Batten down the hatches


star_bullet.gif

UPDATE (9/23, 9 p.m.):We're in San Antonio and will post updates as warranted Saturday on the status of Reliant Stadium and the Texans' immediate plans.

Mother Nature doesn't brake for anyone, especially a football team. Just venture west on Interstate 10 and ask the New Orleans Saints.

And as Hurricane Rita churns in the Gulf of Mexico with the Texas coast in its sights, the Texans aren't taking any chances. After finishing practice Wednesday, head coach Dom Capers told his players that tomorrow's practice was cancelled.

"We've done that so the players can tend to their families and make any adjustments that they had to make," Capers said. "Many of them had scheduled trips out of town with it being the bye week."

But that's just the beginning of the club's preparation. Rita is scheduled to make landfall late Friday night so the Texans decided to close their offices effective this afternoon. What happens to those offices between now and then is anybody's guess.

"Our plan is to be back here practicing next week," general manager Charley Casserly said. "If we have power, we can practice. We can run our meetings, we can run our locker room.

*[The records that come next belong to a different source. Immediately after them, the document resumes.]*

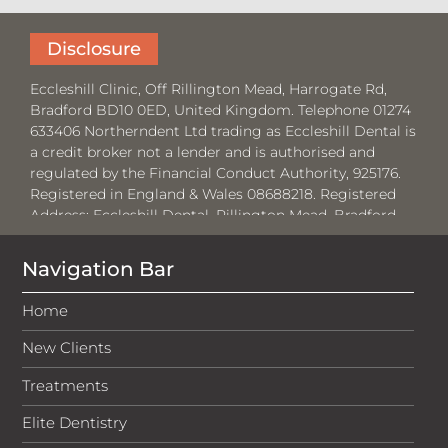
Disclosure
Eccleshill Clinic, Off Rillington Mead, Harrogate Rd,
Bradford BD10 0ED, United Kingdom. Telephone 01274
633406 Northerndent Ltd trading as Eccleshill Dental is
a credit broker not a lender and is authorised and
regulated by the Financial Conduct Authority, 925176.
Registered in England & Wales 08688218. Registered
Address:
Eccleshill Dental, Rillington Mead, Bradford,
BD10 0ED.
Navigation Bar
Where required by law, loans will be regulated by the
Financial Conduct Authority and the Consumer Credit
Home
Act 1974.
New Clients
Medenta Finance Limited, authorised and regulated by
the Financial Conduct Authority No: 715523. Registered
Treatments
in Scotland, No: SC276679. Registered address: 50
Lothian Road, Festival Square, Edinburgh, EH3 9WJ. Tel:
Elite Dentistry
01691 684175. Medenta act as a credit broker, not the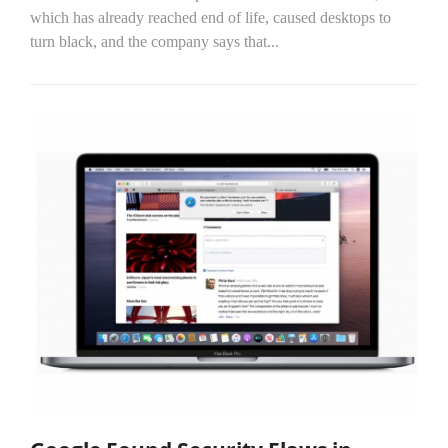
which has already reached end of life, caused desktops to
turn black, and the company says that...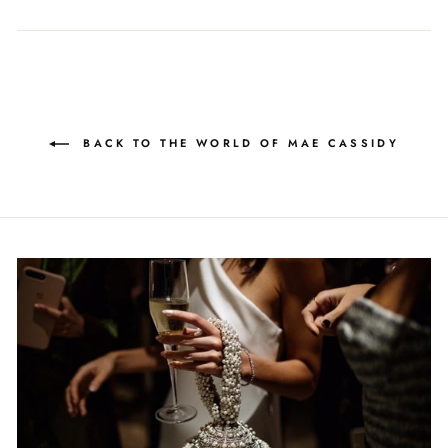
on
on
on
Facebook
Twitter
Pinterest
BACK TO THE WORLD OF MAE CASSIDY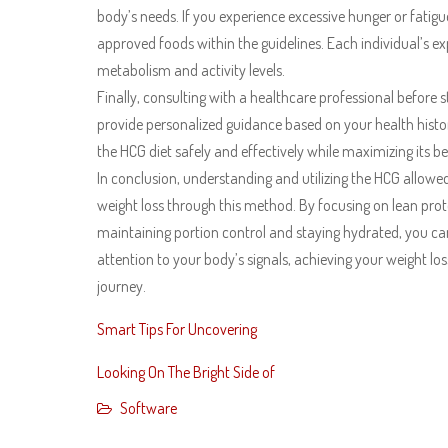
body’s needs. If you experience excessive hunger or fatigue
approved foods within the guidelines. Each individual’s 
metabolism and activity levels.
Finally, consulting with a healthcare professional before st
provide personalized guidance based on your health histo
the HCG diet safely and effectively while maximizing its be
In conclusion, understanding and utilizing the HCG allowed 
weight loss through this method. By focusing on lean prot
maintaining portion control and staying hydrated, you can 
attention to your body’s signals, achieving your weight lo
journey.
Smart Tips For Uncovering
Looking On The Bright Side of
Software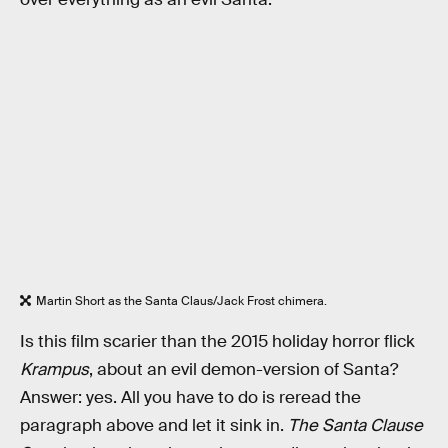
Martin Short as the Santa Claus/Jack Frost chimera.
Is this film scarier than the 2015 holiday horror flick
Krampus
, about an evil demon-version of Santa?
Answer: yes. All you have to do is reread the
paragraph above and let it sink in.
The Santa Clause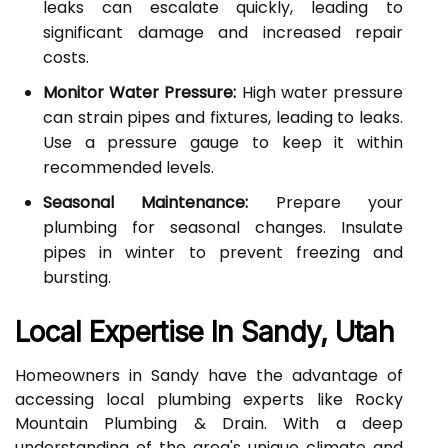
leaks can escalate quickly, leading to
significant damage and increased repair
costs.
Monitor Water Pressure:
High water pressure
can strain pipes and fixtures, leading to leaks.
Use a pressure gauge to keep it within
recommended levels.
Seasonal Maintenance:
Prepare your
plumbing for seasonal changes. Insulate
pipes in winter to prevent freezing and
bursting.
Local Expertise In Sandy, Utah
Homeowners in Sandy have the advantage of
accessing local plumbing experts like Rocky
Mountain Plumbing & Drain. With a deep
understanding of the area's unique climate and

If we have power, we can operate."

But if Rita knocks out the power at the stadium, the Texans have a contingency plan in place. The team would fly to Cincinnati five days early, leaving Monday to prepare for its Oct. 2 game against the Bengals.  

"We've lined up a practice facility, we've lined up hotel rooms and we've told everybody to have everything packed by tomorrow night," Casserly said.

So instead of packing for one night, the Texans would be bringing a few extra clothes, not to mention extra jerseys, training supplies and anything else the team would normally have at Reliant Stadium.

"You're bringing a suitcase instead of an overnight bag," Casserly said.

So what will happen to the stadium? Your guess is a good as ours. Owner Bob McNair was asked if the team was planning to bring in generators. 

"No," he said. "We have looked into that. In the stadium, the electrical system is such that you'd have to power the whole stadium up. We've looked into powering up the team's section so that we can keep working there. But there are two feeds going into the stadium. The stadium can operate on either feed, as I understand it. Both feeds would have to go out before we could lose electricity. And those feeds are a high priority.

"Hopefully, we won't lose our power. And if we do, it would be for a short period of time."

And McNair is also planning to keep a close eye on the practice facility across the street, specifically the bubble.

"We're concerned about it," McNair said. "It was built to withstand hurricane winds. We're double-checking, because we're talking about force one, two, three, four or five. This bubble was built to withstand winds of 110 miles per hour, or something like that.

"We're looking at alternatives of what can be done in the event we do have a problem. I think the stadium is going to hold up to any storm conditions. During (Tropical Storm) Allison, we were building the stadium. The water did not come up to the site. It was in the streets. I think from the standpoint of flooding, hopefully we'll be all right."

If the stadium and practice facility emerge relatively unscathed, then Capers expects to see his players and coaches at 8 a.m. Monday.

"The message that Coach gave to our players was 'Take care of your families, see that everybody is safe and be back here Monday,'" McNair said. "Hopefully, we'll have power and we'll be able to practice and everything will be all right. We'll just have to wait and see."

As will all of us. This storm, especially in light of what happened to Louisiana, Mississippi and Alabama a few weeks ago, should be taken very seriously. Stay safe.